Democratic Sen. Raphael Warnock of Georgia said Saturday that his Republican rival Herschel Walker “has trouble with the truth” but did not directly address the recent allegation that Walker once paid for a woman to have an abortion.
“It’s up to Georgia voters. It’s not up to him, it’s not up to me,” Warnock told reporters after a rally here. “We do know that my opponent has trouble with the truth.
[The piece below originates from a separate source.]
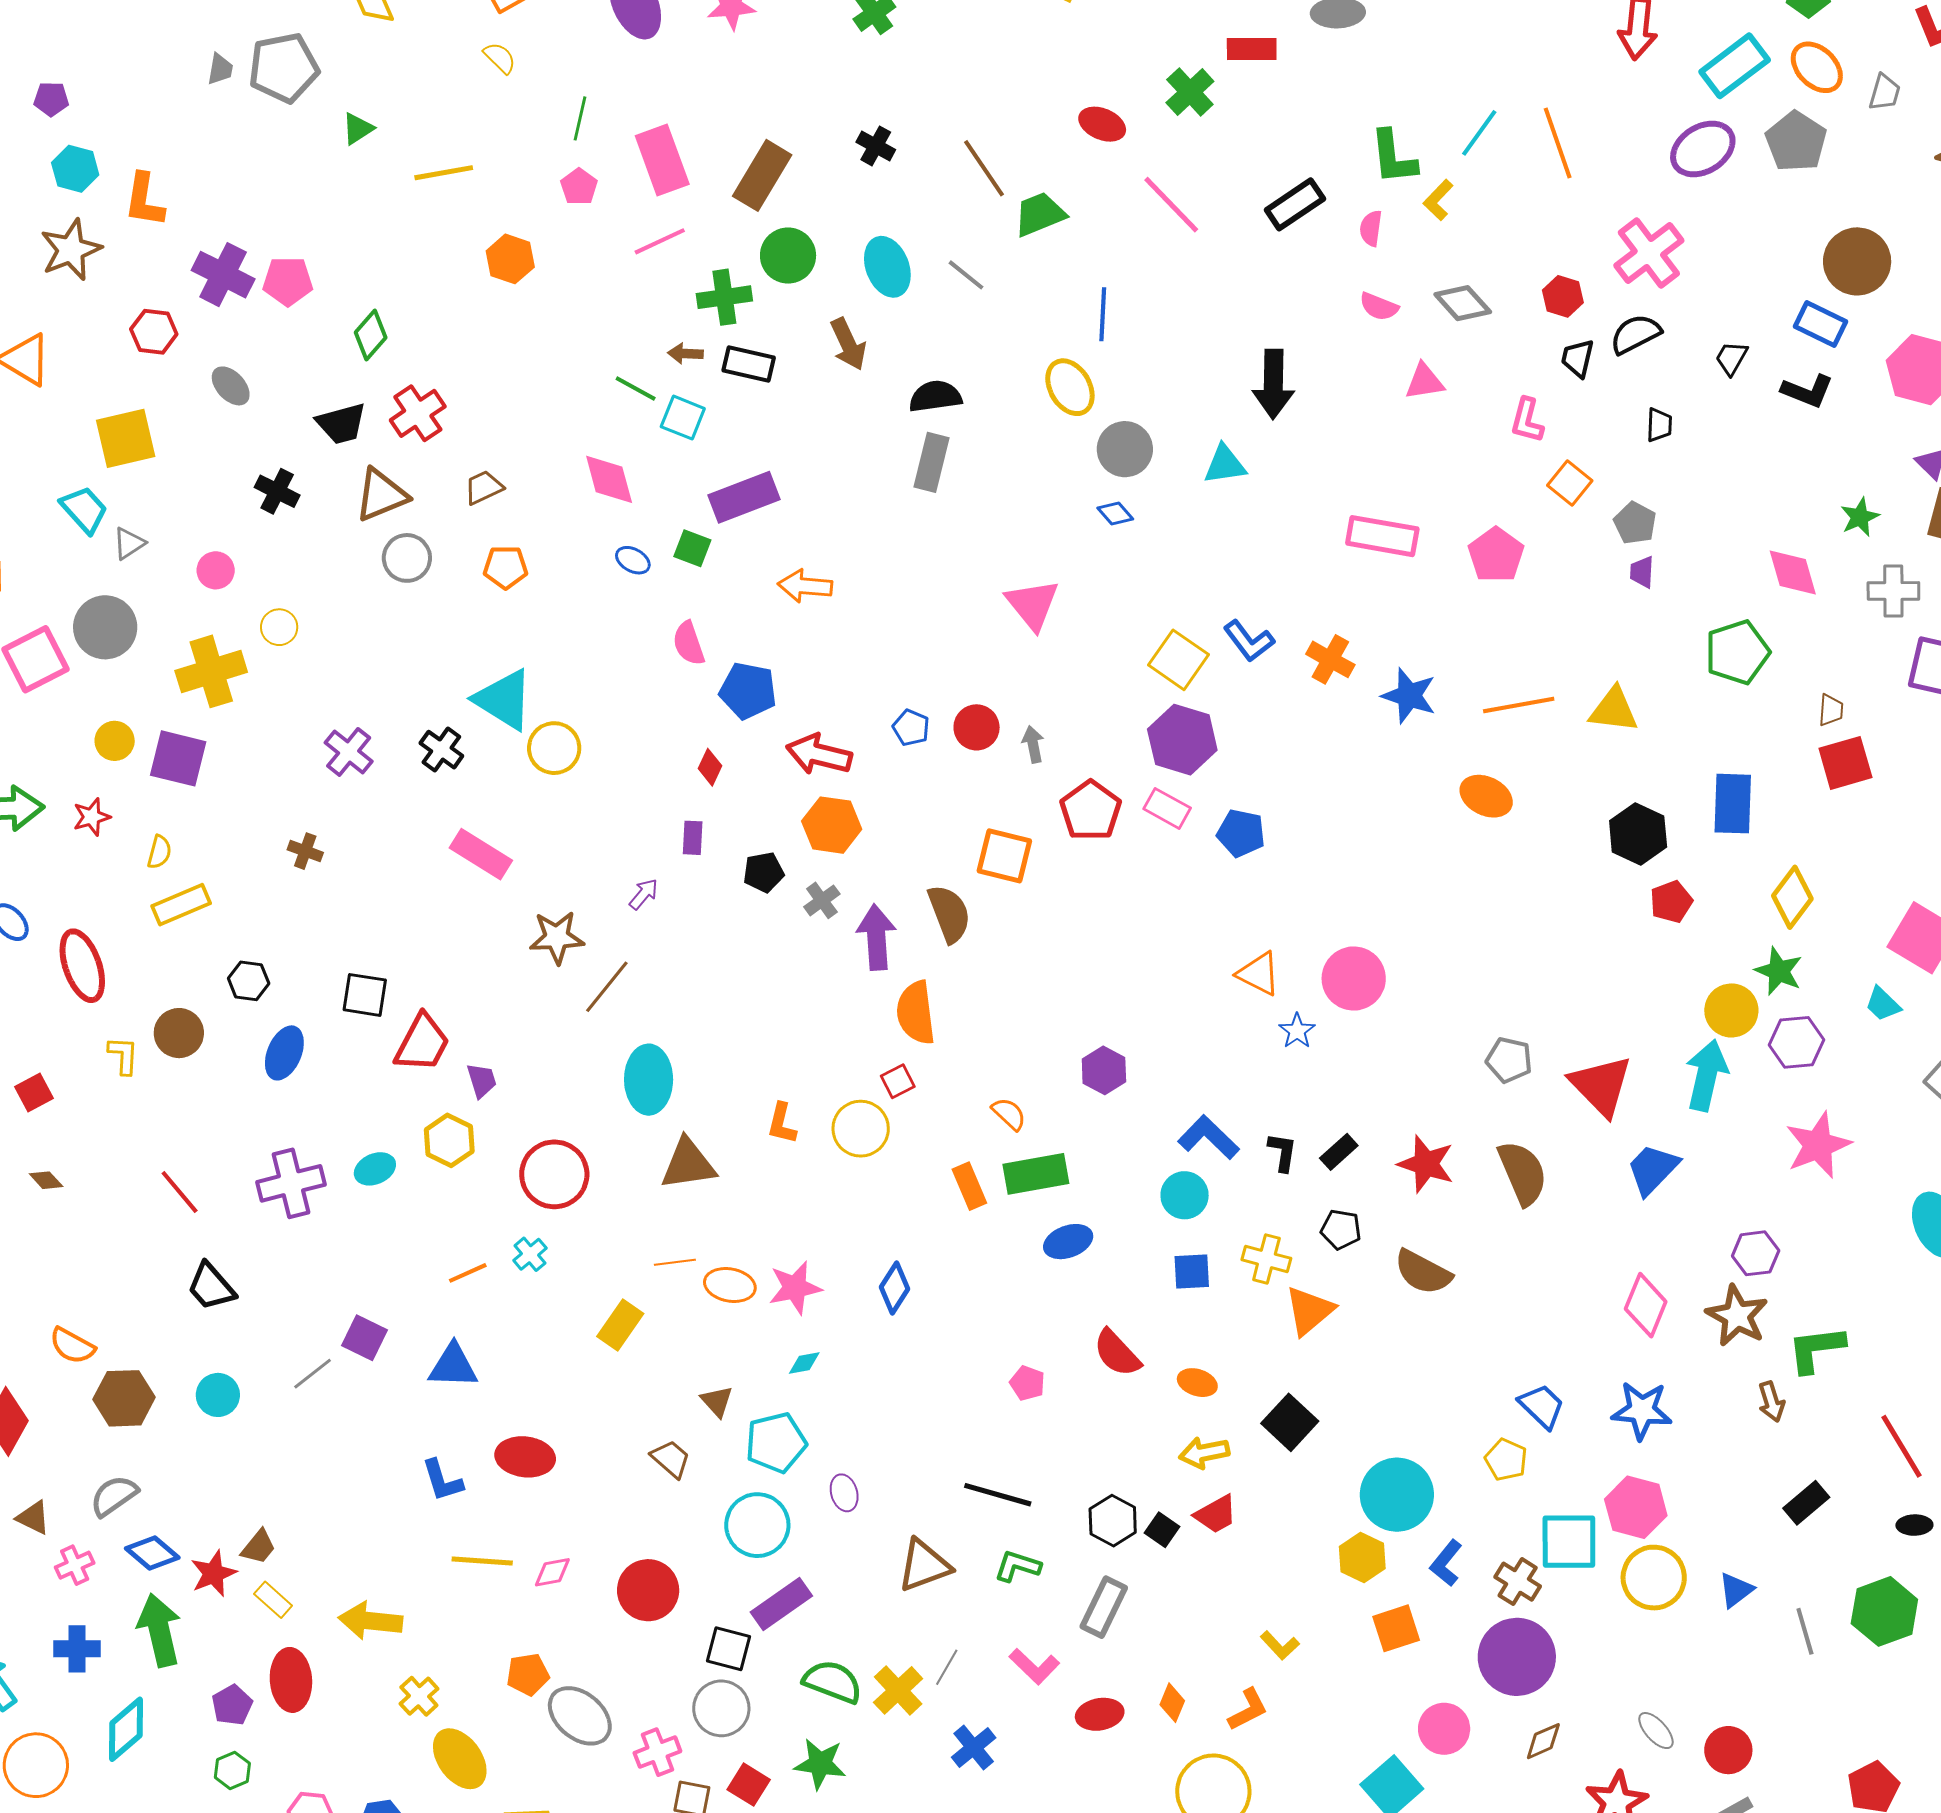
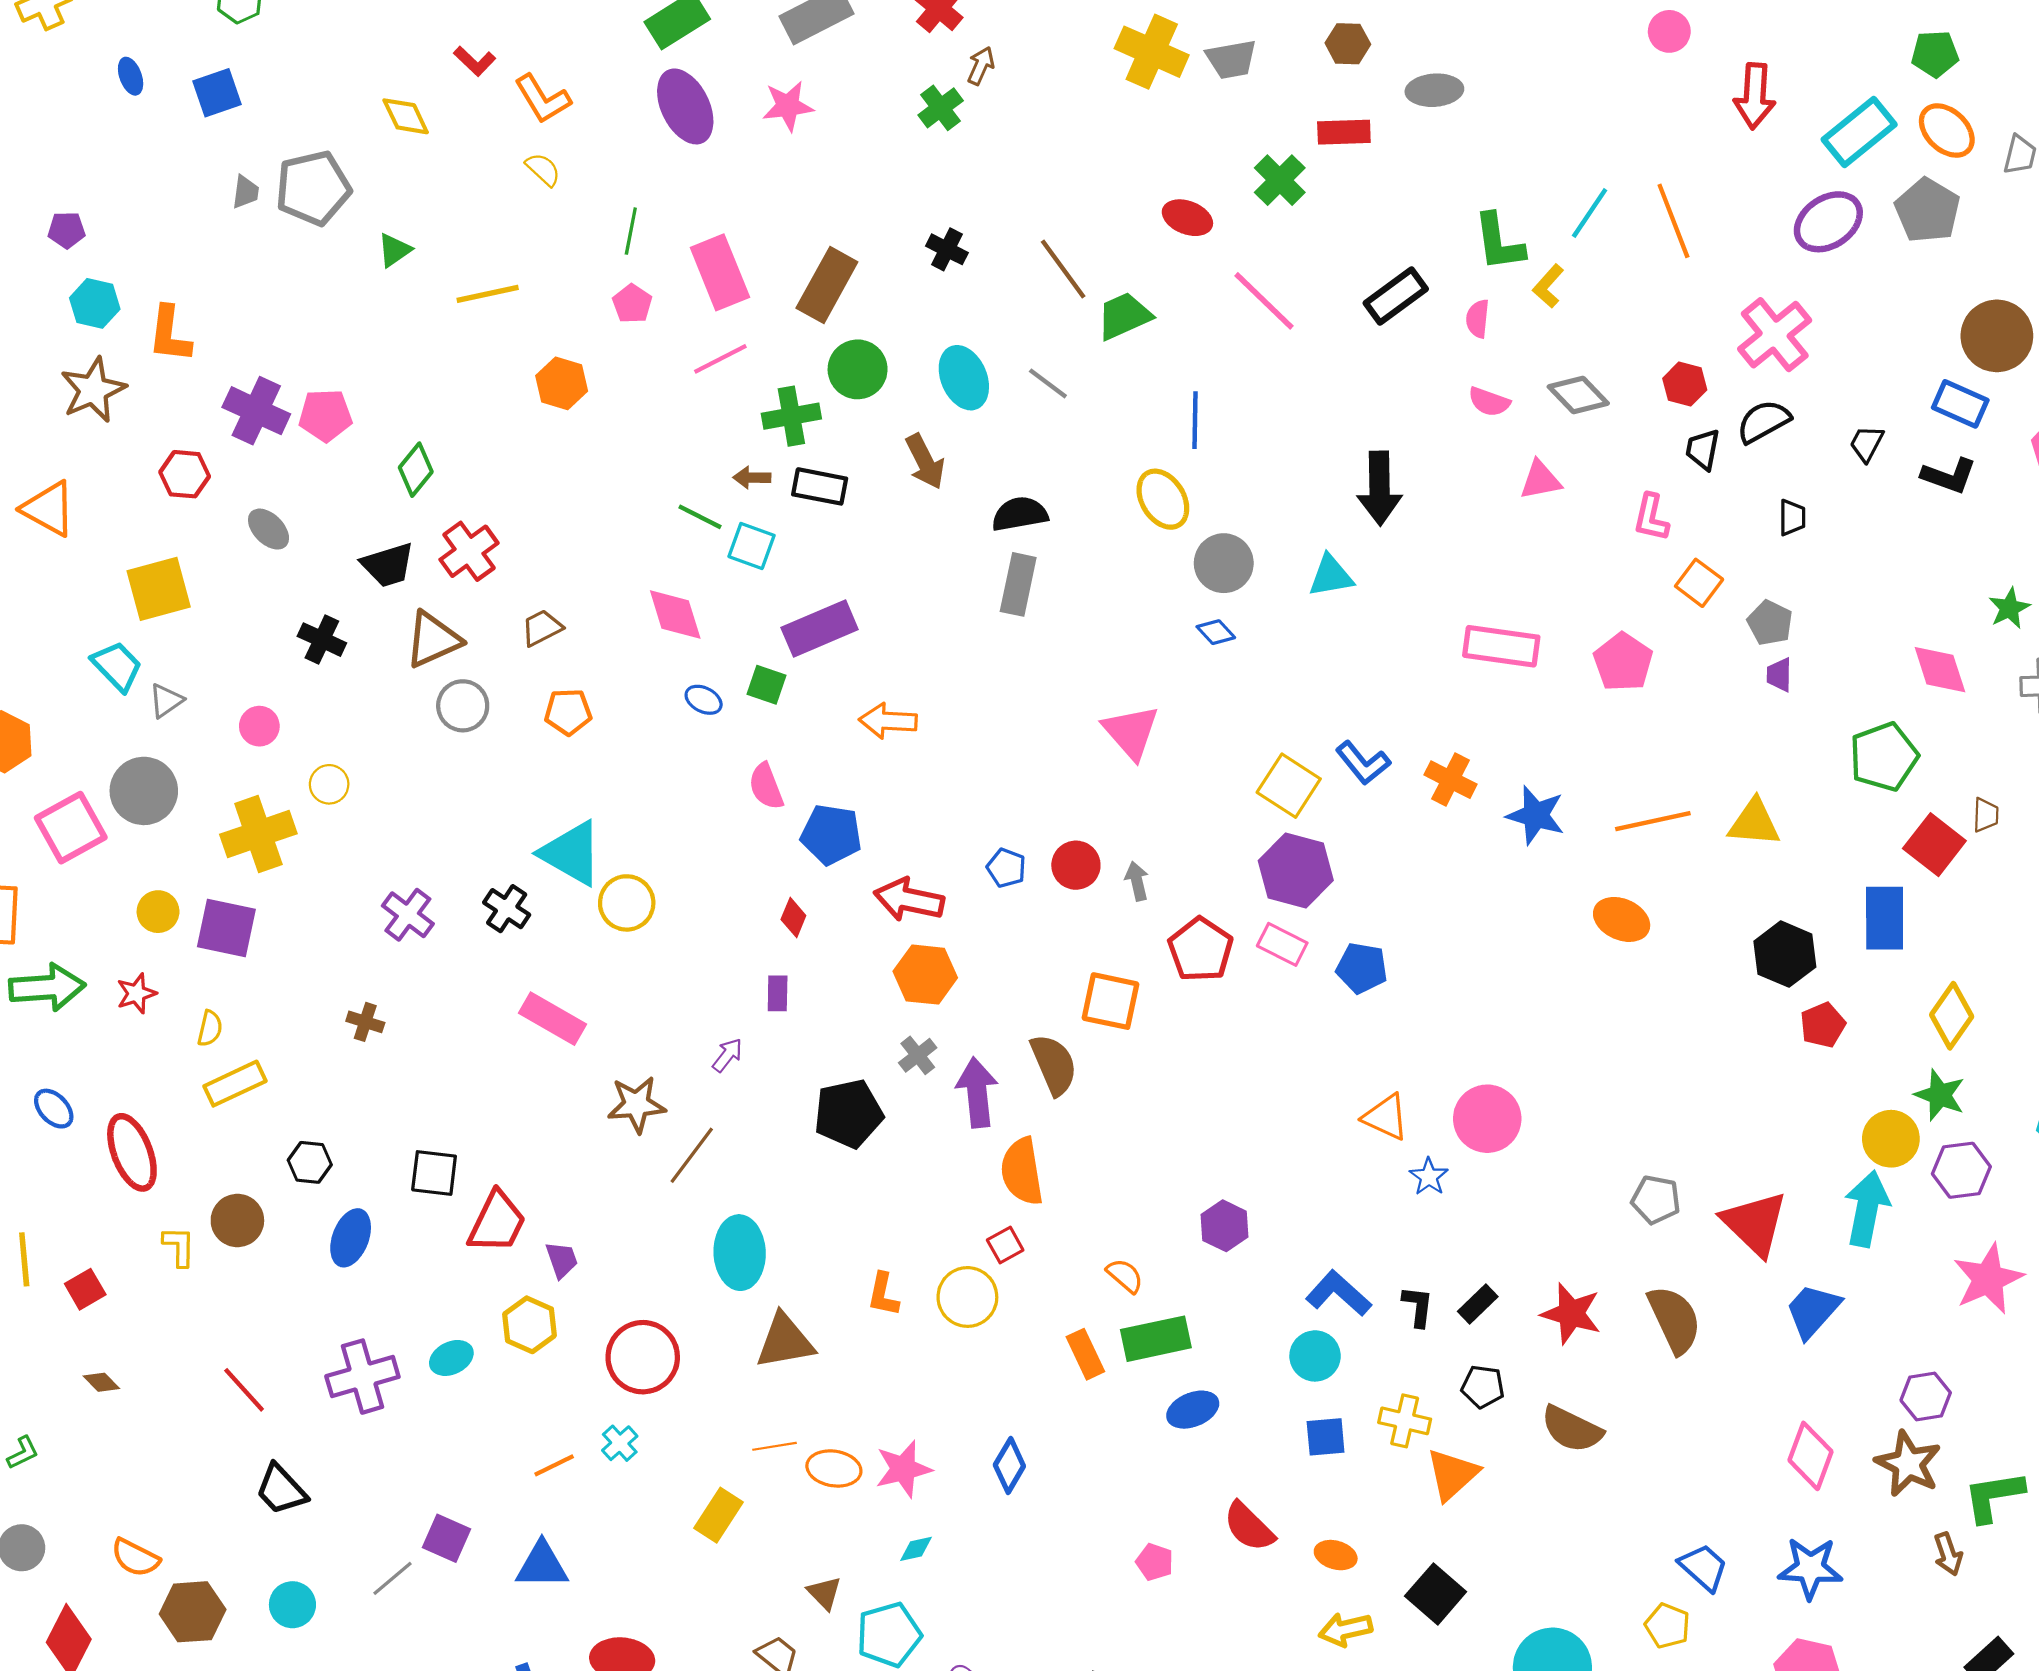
red square: (1845, 763) -> (1934, 845), moved, turned -34
black pentagon: (763, 872) -> (848, 1114), moved, size x1.6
And we’ll see how all this plays out, but I am focused squarely on the health care needs of my constituents, including reproductive health care.”
The Georgia Senate race has been rocked by an allegation first reported by The Daily Beast that the GOP nominee paid for a woman’s abortion in 2009. The woman told The New York Times that Walker asked her to terminate a second pregnancy two years later but she refused the request and their relationship ended.
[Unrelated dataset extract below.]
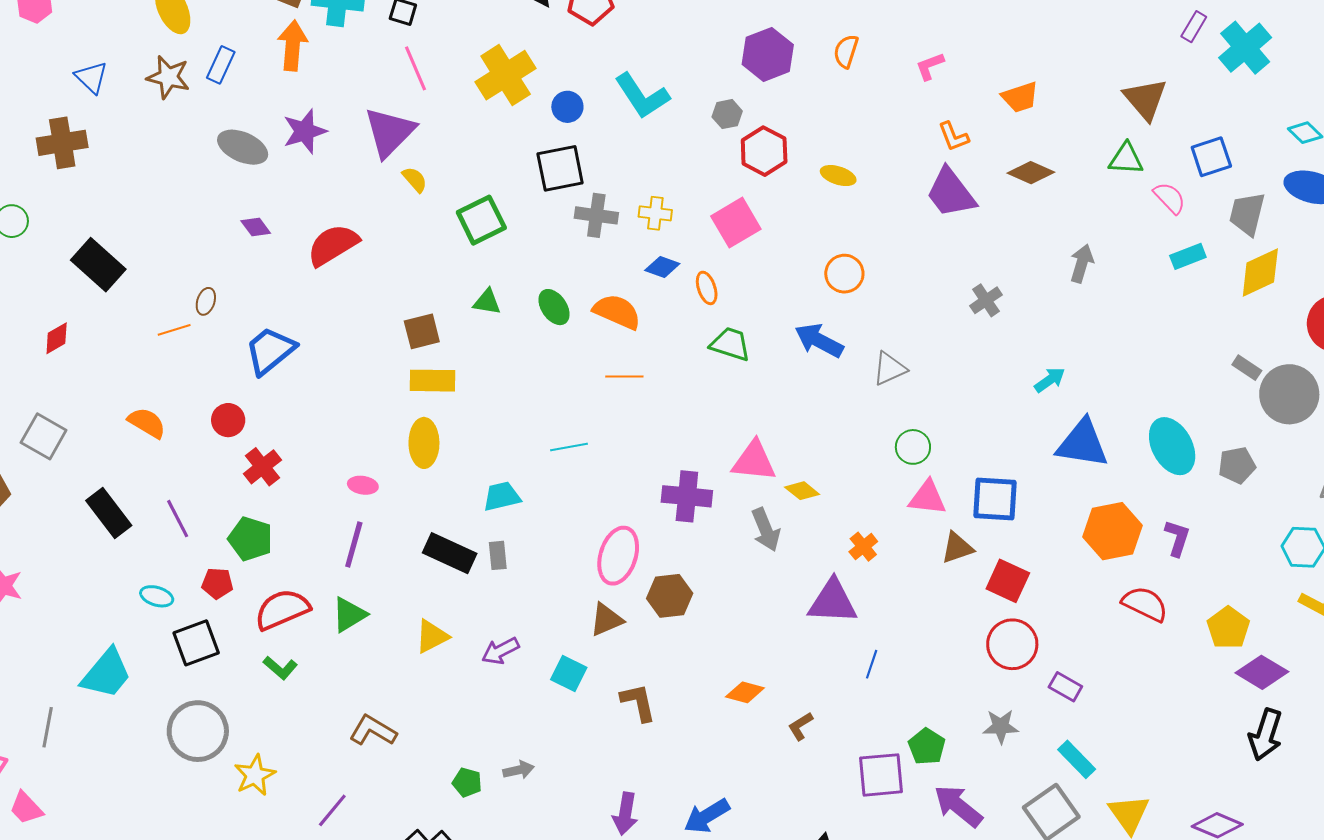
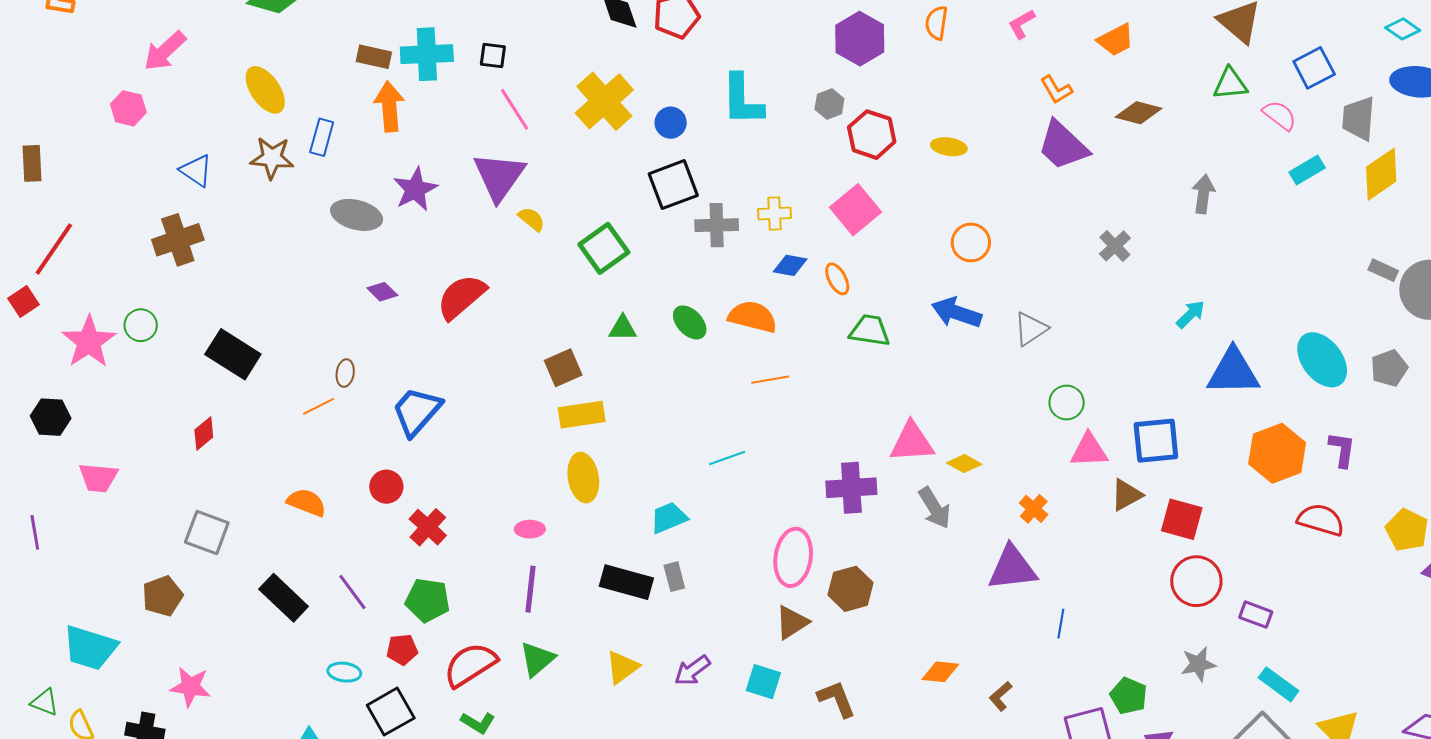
cyan L-shape: (642, 96) -> (742, 100), turned 42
CNN has not independently confirmed the woman’s allegation about the abortion or that Walker urged her to terminate a second pregnancy. CNN has reached out to the Walker campaign for comment.
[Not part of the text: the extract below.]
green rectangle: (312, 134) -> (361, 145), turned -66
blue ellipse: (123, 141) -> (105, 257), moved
Walker, who said in May he supports a full ban on abortions, with no exceptions, has denied the earlier report from The Daily Beast, calling the allegation a “flat-out lie.”
Pressed by CNN on Saturday whether he believes Walker’s denial, Warnock declined to say.
“What I believe is irrelevant because the people of Georgia will decide,” he said.
Warnock has avoided directly commenting on the allegations since the Daily Beast story broke. At his rallies and in front of reporters, the Georgia Democrat avoids mentioning Walker’s name, referring to him instead as “my opponent.”
The Senate contest between Walker and Warnock, who is seeking a full six-year term, is among the most competitive of the 2022 midterm elections and could be instrumental in deciding control of the evenly divided chamber.
Republican groups have vowed not to abandon Walker, even as the scandal sent his campaign scrambling. Campaign manager Scott Paradise, addressing staff earlier this week, acknowledged that the initial Daily Beast report was a setback, but pointed to Trump’s victory in 2016 – despite the initial backlash to the release of the “Access Hollywood” tape in which he spoke crudely about groping women – as evidence that Walker remained a viable candidate.
Earlier Friday, Walker’s campaign split from its political director, Taylor Crowe, over suspicions that he was leaking information to the media, two people familiar with the matter told CNN. Crowe did not respond to multiple requests for comment from CNN. It is unclear if there were other factors at play or if the move had any connection to the abortion allegations.